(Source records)
----

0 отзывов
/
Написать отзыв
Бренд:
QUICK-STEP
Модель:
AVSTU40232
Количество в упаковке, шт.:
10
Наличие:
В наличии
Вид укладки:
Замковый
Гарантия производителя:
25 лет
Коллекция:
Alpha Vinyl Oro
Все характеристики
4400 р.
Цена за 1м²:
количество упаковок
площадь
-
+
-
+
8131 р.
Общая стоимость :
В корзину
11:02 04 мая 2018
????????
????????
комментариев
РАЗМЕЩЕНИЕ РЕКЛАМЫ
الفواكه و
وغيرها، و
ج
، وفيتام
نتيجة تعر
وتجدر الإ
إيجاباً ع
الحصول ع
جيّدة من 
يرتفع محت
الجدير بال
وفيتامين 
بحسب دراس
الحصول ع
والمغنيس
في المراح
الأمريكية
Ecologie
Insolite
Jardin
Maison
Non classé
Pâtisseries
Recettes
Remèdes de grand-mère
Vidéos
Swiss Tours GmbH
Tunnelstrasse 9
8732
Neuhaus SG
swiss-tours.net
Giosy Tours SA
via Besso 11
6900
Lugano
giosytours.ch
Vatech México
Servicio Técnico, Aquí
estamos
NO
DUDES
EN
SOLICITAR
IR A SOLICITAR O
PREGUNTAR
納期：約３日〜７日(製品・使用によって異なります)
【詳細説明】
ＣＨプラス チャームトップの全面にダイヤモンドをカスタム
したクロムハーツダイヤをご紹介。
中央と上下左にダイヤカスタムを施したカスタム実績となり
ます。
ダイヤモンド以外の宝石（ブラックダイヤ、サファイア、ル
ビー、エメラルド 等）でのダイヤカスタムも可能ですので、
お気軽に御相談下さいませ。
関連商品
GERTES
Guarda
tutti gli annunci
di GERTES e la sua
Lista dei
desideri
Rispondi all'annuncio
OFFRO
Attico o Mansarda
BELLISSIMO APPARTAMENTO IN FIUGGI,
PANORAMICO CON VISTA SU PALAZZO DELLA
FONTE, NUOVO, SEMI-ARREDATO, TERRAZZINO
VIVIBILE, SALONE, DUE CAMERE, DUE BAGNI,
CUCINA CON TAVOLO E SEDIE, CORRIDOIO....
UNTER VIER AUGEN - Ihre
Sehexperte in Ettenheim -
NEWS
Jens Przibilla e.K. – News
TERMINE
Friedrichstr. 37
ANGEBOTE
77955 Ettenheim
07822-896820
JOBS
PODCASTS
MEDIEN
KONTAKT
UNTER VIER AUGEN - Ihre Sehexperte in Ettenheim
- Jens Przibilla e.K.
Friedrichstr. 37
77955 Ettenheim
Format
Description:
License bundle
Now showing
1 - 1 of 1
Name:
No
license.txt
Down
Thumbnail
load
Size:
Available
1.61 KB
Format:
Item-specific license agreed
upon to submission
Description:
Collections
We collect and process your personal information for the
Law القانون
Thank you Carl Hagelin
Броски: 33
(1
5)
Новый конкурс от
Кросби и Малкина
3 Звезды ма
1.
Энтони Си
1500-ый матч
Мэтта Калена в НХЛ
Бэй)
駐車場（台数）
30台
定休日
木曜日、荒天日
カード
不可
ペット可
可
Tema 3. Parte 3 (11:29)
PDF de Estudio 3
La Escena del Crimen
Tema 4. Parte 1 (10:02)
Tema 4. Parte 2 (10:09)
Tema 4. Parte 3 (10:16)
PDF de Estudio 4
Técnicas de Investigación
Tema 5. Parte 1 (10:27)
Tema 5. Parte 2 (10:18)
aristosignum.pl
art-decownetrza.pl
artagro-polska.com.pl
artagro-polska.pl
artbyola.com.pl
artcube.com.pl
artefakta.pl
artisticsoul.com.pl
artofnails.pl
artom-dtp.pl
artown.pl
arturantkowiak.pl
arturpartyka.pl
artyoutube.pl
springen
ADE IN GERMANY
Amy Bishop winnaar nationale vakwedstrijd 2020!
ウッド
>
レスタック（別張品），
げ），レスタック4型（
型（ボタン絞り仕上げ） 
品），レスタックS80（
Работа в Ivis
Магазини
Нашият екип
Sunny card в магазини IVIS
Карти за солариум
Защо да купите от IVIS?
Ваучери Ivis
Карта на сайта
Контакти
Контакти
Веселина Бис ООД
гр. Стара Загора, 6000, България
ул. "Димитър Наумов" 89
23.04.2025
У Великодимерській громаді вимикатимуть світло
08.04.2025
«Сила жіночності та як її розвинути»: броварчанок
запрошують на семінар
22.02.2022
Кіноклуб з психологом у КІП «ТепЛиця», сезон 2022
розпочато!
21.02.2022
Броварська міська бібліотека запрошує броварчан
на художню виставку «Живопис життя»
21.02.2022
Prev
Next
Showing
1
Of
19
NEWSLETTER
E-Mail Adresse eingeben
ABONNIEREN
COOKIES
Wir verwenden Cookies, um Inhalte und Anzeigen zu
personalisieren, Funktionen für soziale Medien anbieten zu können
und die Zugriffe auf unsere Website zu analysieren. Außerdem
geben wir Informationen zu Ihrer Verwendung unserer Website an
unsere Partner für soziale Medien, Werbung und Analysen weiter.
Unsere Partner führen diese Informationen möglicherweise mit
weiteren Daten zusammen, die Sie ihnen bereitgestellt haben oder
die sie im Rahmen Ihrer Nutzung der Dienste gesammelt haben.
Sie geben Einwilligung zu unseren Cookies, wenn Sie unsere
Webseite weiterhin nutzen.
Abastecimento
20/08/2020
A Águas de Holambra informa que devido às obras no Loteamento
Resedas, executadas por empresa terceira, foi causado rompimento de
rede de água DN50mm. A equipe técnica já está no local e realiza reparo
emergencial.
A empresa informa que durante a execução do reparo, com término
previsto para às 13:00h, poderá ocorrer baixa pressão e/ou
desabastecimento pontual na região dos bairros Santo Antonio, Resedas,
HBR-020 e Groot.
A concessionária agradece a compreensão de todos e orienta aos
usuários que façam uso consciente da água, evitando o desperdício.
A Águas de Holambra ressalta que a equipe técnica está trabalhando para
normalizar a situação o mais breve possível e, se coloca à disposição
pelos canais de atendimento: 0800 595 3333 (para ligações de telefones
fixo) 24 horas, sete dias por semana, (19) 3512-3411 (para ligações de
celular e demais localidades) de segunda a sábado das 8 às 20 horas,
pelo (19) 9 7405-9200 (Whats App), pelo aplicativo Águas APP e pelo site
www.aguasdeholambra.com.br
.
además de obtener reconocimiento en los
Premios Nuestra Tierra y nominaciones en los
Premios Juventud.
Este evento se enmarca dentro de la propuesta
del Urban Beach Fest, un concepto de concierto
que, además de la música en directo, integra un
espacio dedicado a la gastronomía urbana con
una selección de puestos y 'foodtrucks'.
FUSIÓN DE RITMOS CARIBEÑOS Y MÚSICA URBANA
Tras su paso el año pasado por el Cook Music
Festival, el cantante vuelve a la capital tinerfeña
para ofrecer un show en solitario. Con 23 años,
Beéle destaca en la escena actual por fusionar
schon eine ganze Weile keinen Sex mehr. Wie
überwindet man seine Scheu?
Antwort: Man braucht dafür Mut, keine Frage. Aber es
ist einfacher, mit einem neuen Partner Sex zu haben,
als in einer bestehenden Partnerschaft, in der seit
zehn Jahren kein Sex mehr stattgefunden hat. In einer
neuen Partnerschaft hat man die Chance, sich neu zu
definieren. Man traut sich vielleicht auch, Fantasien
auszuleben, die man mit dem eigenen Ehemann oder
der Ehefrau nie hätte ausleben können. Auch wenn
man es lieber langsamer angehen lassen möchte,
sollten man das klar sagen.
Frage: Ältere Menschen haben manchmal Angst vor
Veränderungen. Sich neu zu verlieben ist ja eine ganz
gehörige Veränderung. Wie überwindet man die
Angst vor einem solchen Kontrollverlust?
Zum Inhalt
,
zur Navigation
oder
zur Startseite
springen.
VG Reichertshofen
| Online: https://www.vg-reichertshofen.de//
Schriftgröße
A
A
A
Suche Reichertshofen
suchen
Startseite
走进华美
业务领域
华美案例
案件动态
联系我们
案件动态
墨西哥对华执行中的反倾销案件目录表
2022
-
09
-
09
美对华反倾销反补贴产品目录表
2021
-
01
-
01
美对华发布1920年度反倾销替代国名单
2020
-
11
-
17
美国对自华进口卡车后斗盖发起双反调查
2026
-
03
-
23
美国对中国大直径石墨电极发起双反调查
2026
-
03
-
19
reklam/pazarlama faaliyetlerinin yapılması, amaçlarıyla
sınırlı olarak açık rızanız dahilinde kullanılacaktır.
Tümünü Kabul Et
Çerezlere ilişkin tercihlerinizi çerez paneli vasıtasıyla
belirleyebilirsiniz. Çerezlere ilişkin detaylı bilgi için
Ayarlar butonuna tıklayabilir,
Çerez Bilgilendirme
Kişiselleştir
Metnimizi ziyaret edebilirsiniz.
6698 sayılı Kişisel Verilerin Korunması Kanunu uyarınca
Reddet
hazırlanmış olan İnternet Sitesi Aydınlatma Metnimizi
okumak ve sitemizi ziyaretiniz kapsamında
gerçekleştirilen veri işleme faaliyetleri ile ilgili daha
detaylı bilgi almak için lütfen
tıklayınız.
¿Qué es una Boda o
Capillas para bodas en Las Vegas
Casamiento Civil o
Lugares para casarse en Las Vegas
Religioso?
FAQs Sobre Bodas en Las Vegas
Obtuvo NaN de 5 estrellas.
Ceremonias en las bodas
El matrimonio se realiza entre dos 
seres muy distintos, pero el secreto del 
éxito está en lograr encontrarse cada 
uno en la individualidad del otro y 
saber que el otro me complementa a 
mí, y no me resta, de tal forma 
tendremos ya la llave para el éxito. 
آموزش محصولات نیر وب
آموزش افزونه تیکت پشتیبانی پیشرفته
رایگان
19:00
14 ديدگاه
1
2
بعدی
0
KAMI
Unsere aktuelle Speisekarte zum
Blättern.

----

> [Brief] Can you rewrite the rows from the start through the line containing "Tema 3. Parte 3 (11:29)", replacing "Description" with "Details" and leaving everything else unchanged?

> [Solution]
0 отзывов
/
Написать отзыв
Бренд:
QUICK-STEP
Модель:
AVSTU40232
Количество в упаковке, шт.:
10
Наличие:
В наличии
Вид укладки:
Замковый
Гарантия производителя:
25 лет
Коллекция:
Alpha Vinyl Oro
Все характеристики
4400 р.
Цена за 1м²:
количество упаковок
площадь
-
+
-
+
8131 р.
Общая стоимость :
В корзину
11:02 04 мая 2018
????????
????????
комментариев
РАЗМЕЩЕНИЕ РЕКЛАМЫ
الفواكه و
وغيرها، و
ج
، وفيتام
نتيجة تعر
وتجدر الإ
إيجاباً ع
الحصول ع
جيّدة من 
يرتفع محت
الجدير بال
وفيتامين 
بحسب دراس
الحصول ع
والمغنيس
في المراح
الأمريكية
Ecologie
Insolite
Jardin
Maison
Non classé
Pâtisseries
Recettes
Remèdes de grand-mère
Vidéos
Swiss Tours GmbH
Tunnelstrasse 9
8732
Neuhaus SG
swiss-tours.net
Giosy Tours SA
via Besso 11
6900
Lugano
giosytours.ch
Vatech México
Servicio Técnico, Aquí
estamos
NO
DUDES
EN
SOLICITAR
IR A SOLICITAR O
PREGUNTAR
納期：約３日〜７日(製品・使用によって異なります)
【詳細説明】
ＣＨプラス チャームトップの全面にダイヤモンドをカスタム
したクロムハーツダイヤをご紹介。
中央と上下左にダイヤカスタムを施したカスタム実績となり
ます。
ダイヤモンド以外の宝石（ブラックダイヤ、サファイア、ル
ビー、エメラルド 等）でのダイヤカスタムも可能ですので、
お気軽に御相談下さいませ。
関連商品
GERTES
Guarda
tutti gli annunci
di GERTES e la sua
Lista dei
desideri
Rispondi all'annuncio
OFFRO
Attico o Mansarda
BELLISSIMO APPARTAMENTO IN FIUGGI,
PANORAMICO CON VISTA SU PALAZZO DELLA
FONTE, NUOVO, SEMI-ARREDATO, TERRAZZINO
VIVIBILE, SALONE, DUE CAMERE, DUE BAGNI,
CUCINA CON TAVOLO E SEDIE, CORRIDOIO....
UNTER VIER AUGEN - Ihre
Sehexperte in Ettenheim -
NEWS
Jens Przibilla e.K. – News
TERMINE
Friedrichstr. 37
ANGEBOTE
77955 Ettenheim
07822-896820
JOBS
PODCASTS
MEDIEN
KONTAKT
UNTER VIER AUGEN - Ihre Sehexperte in Ettenheim
- Jens Przibilla e.K.
Friedrichstr. 37
77955 Ettenheim
Format
Details:
License bundle
Now showing
1 - 1 of 1
Name:
No
license.txt
Down
Thumbnail
load
Size:
Available
1.61 KB
Format:
Item-specific license agreed
upon to submission
Details:
Collections
We collect and process your personal information for the
Law القانون
Thank you Carl Hagelin
Броски: 33
(1
5)
Новый конкурс от
Кросби и Малкина
3 Звезды ма
1.
Энтони Си
1500-ый матч
Мэтта Калена в НХЛ
Бэй)
駐車場（台数）
30台
定休日
木曜日、荒天日
カード
不可
ペット可
可
Tema 3. Parte 3 (11:29)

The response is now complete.